Abstract

This paper proposes to learn the graph of accessible indoor routes by crowd-sourcing inertial sensor data from mobile phones. The inertial sensor data collected by each phone is processed by Pedestrian Dead Reckoning (PDR) algorithm to generate motion trajectories. These motion trajectories are noisy, unlabeled, and are in different coordinate frames. Then the crucial problem to learn the route graph is reduced to firstly find associations among the motion trajectories according to intrinsic features of the trajectories, and then to register the trajectories to generate the route graph, which is called a TrackPuzzle problem. Since finding the longest common subsequence on multiple trajectories is NP-hard, a key contribution of this paper is to convert the multiple trajectory association problem to a trajectory-to-graph association problem. A trajectory is selected as a leader graph and all other trajectories are associated and registered with the leader graph in turn and expand the leader graph gradually. A dynamic programming based Longest Common Sub-sequence on Graph (LCSG) searching method is proposed to solve the trajectory-to-graph association in each step.

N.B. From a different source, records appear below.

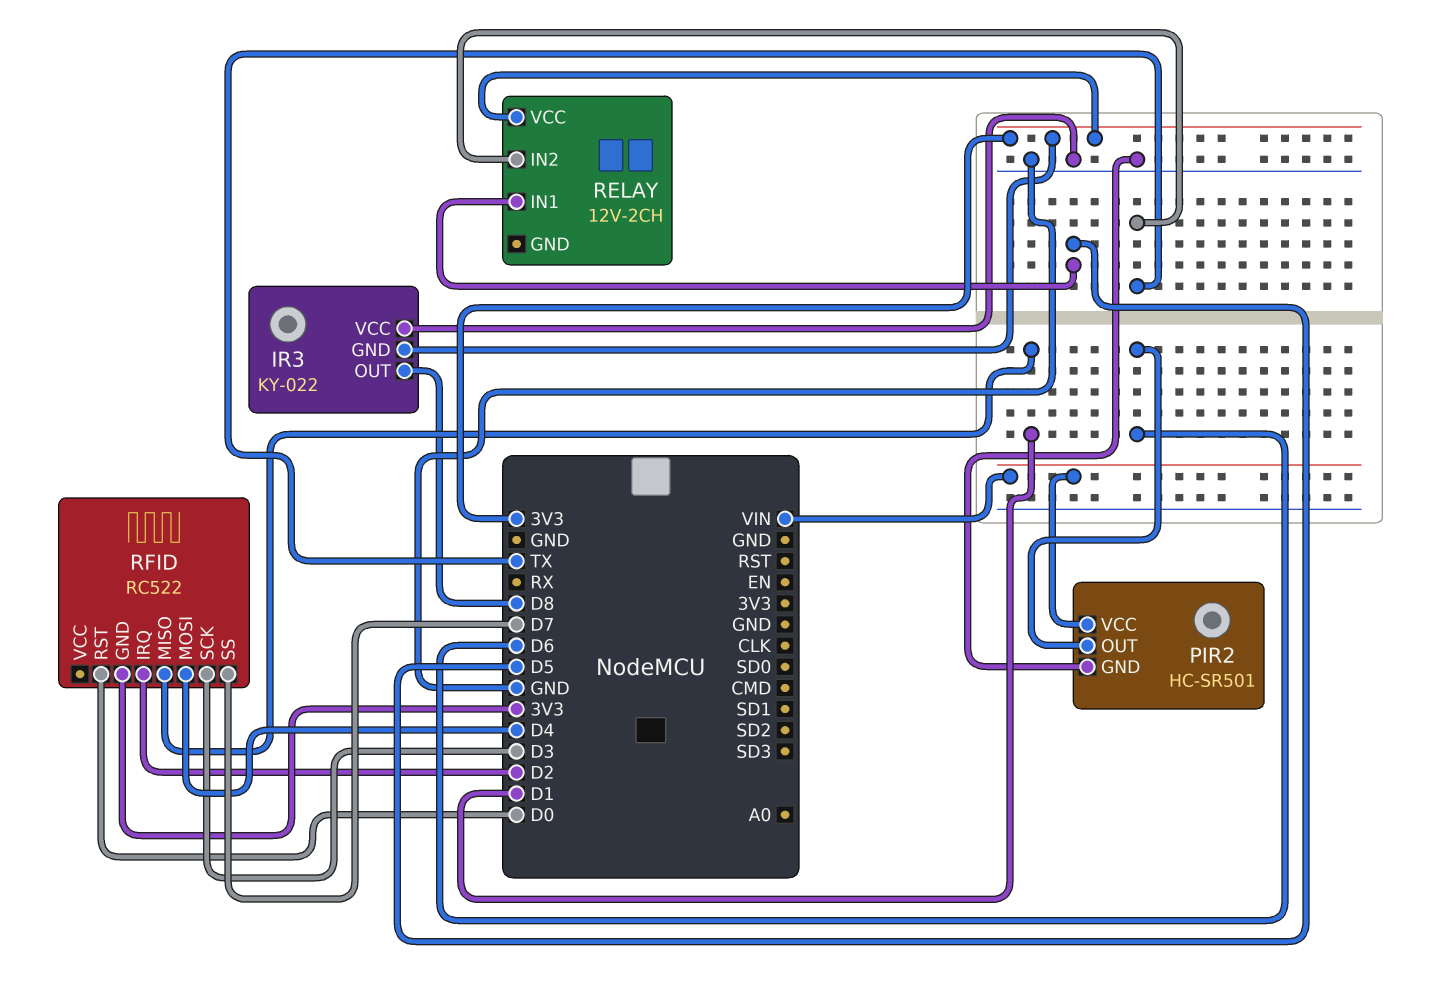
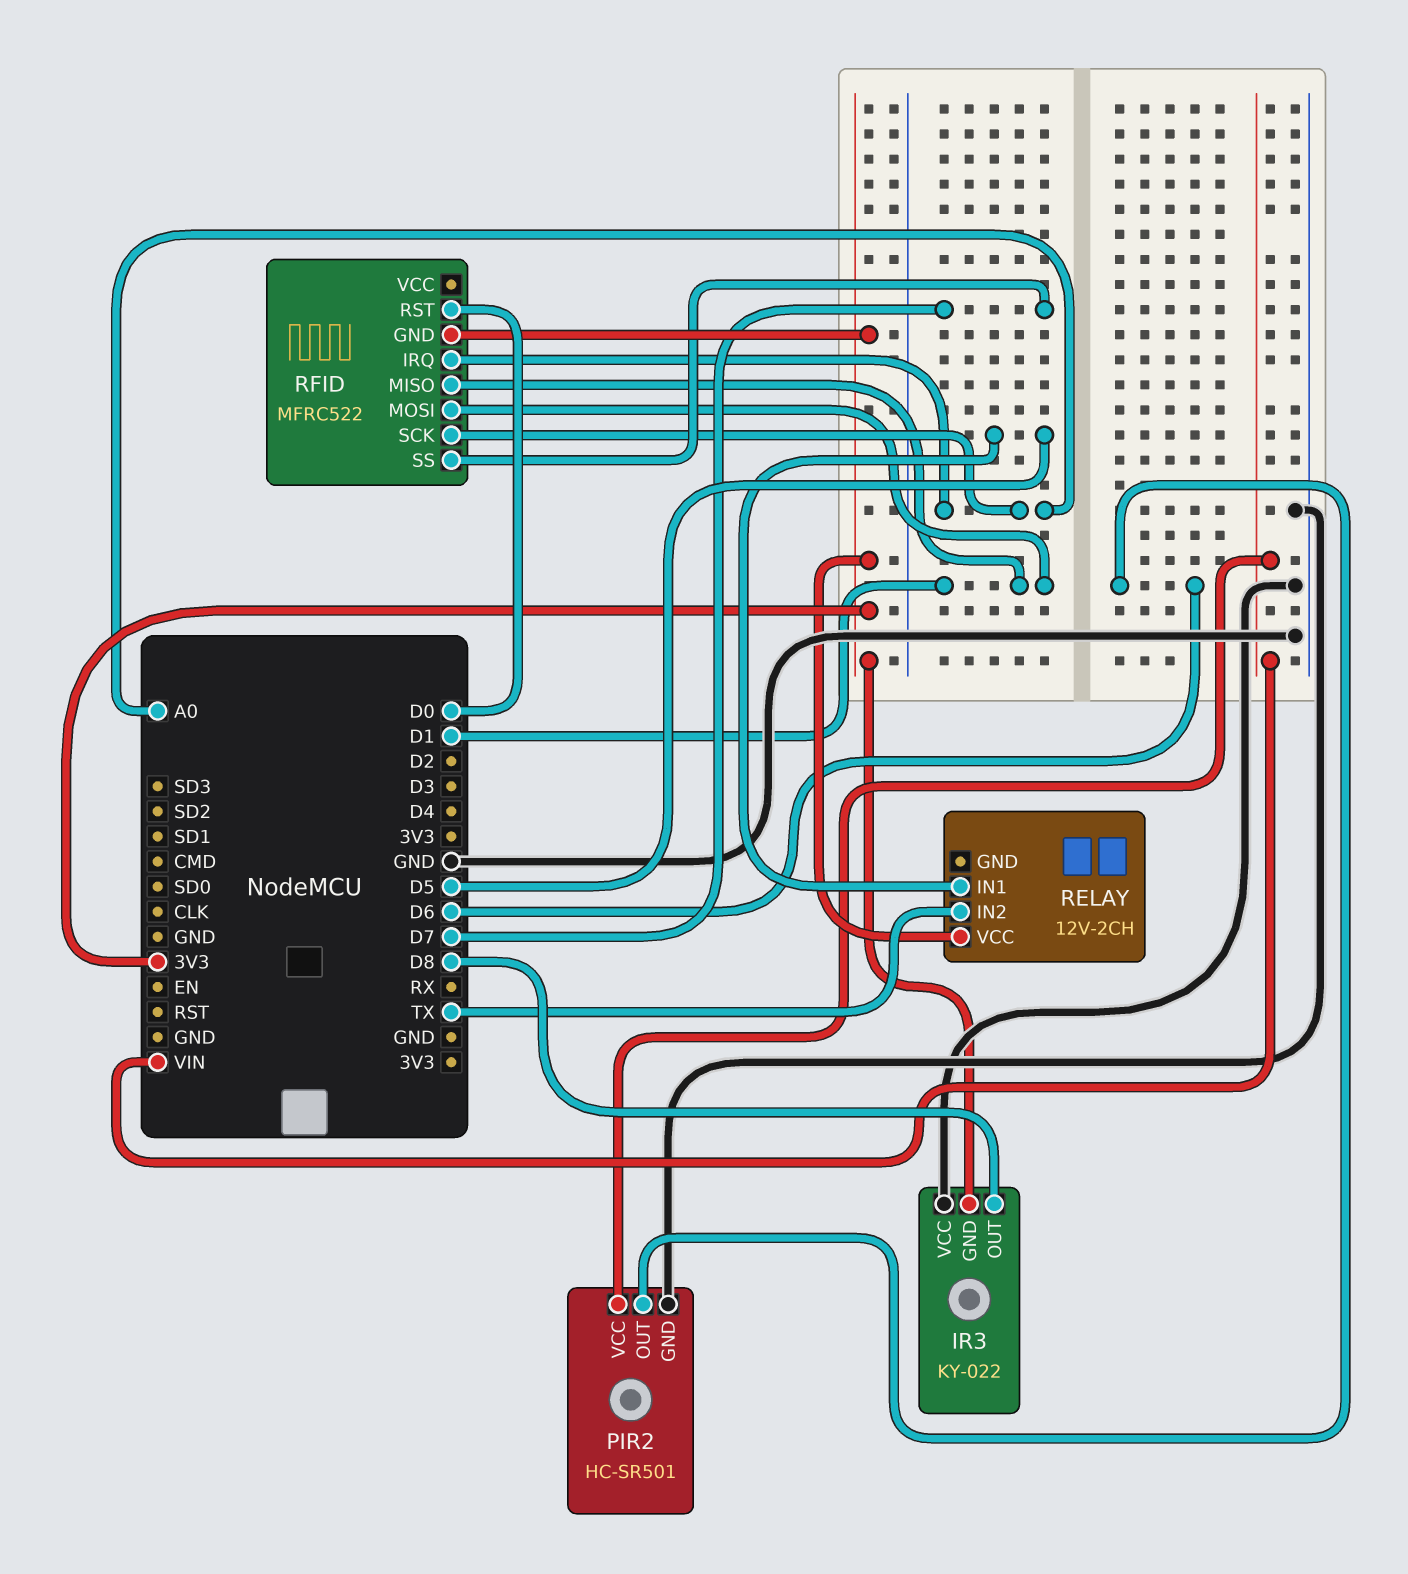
RFID: RC522 -> MFRC522
RFID pin IRQ: D2 -> A0
RFID pin MOSI: D4 -> D1
RFID pin SCK: D3 -> A0

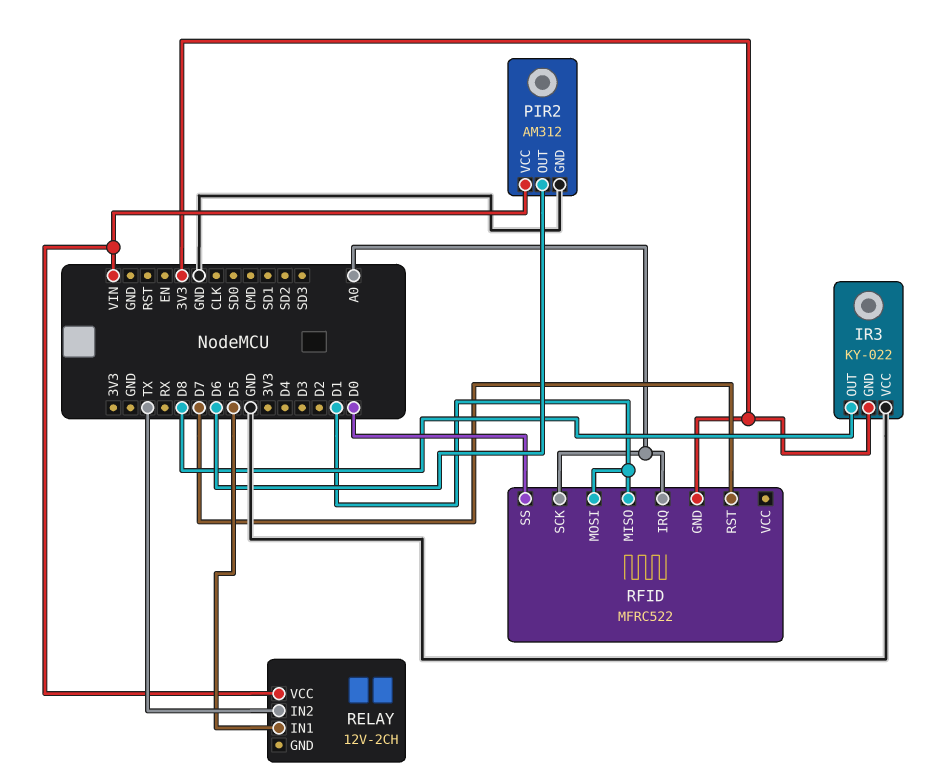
PIR2: HC-SR501 -> AM312
RELAY pin VCC: 3V3 -> VIN
RFID pin RST: D0 -> D7
RFID pin SS: D7 -> D0

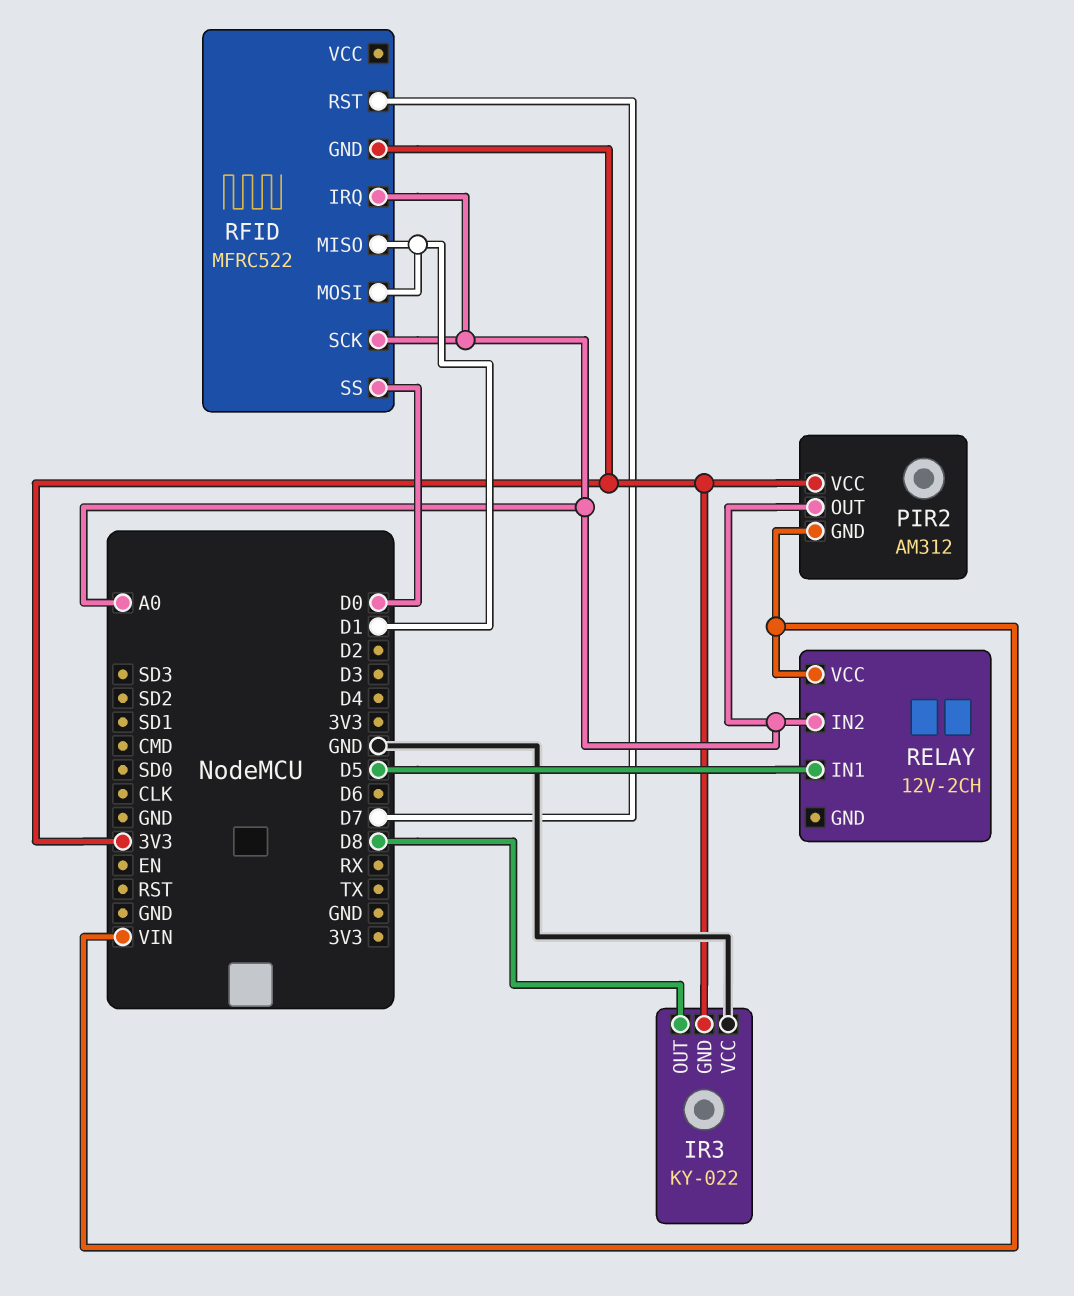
PIR2 pin GND: GND -> VIN
PIR2 pin OUT: D6 -> A0
PIR2 pin VCC: VIN -> 3V3
RELAY pin IN2: TX -> A0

We further employ a DBSCAN-based outlier detection method to filter out the edges in the association set which are highly inconsistent with others. Then filtered associated edges are registered non-rigidly to expand the leader graph. At last, a hierarchical graph optimization process is applied to the final graphs of different floors to generate multi-floor route graph. Extensive experiments in a synthetic environment and two real-world environments show the more feasibility, efficiency and accuracy of the proposed methods than the state-of-the-art methods.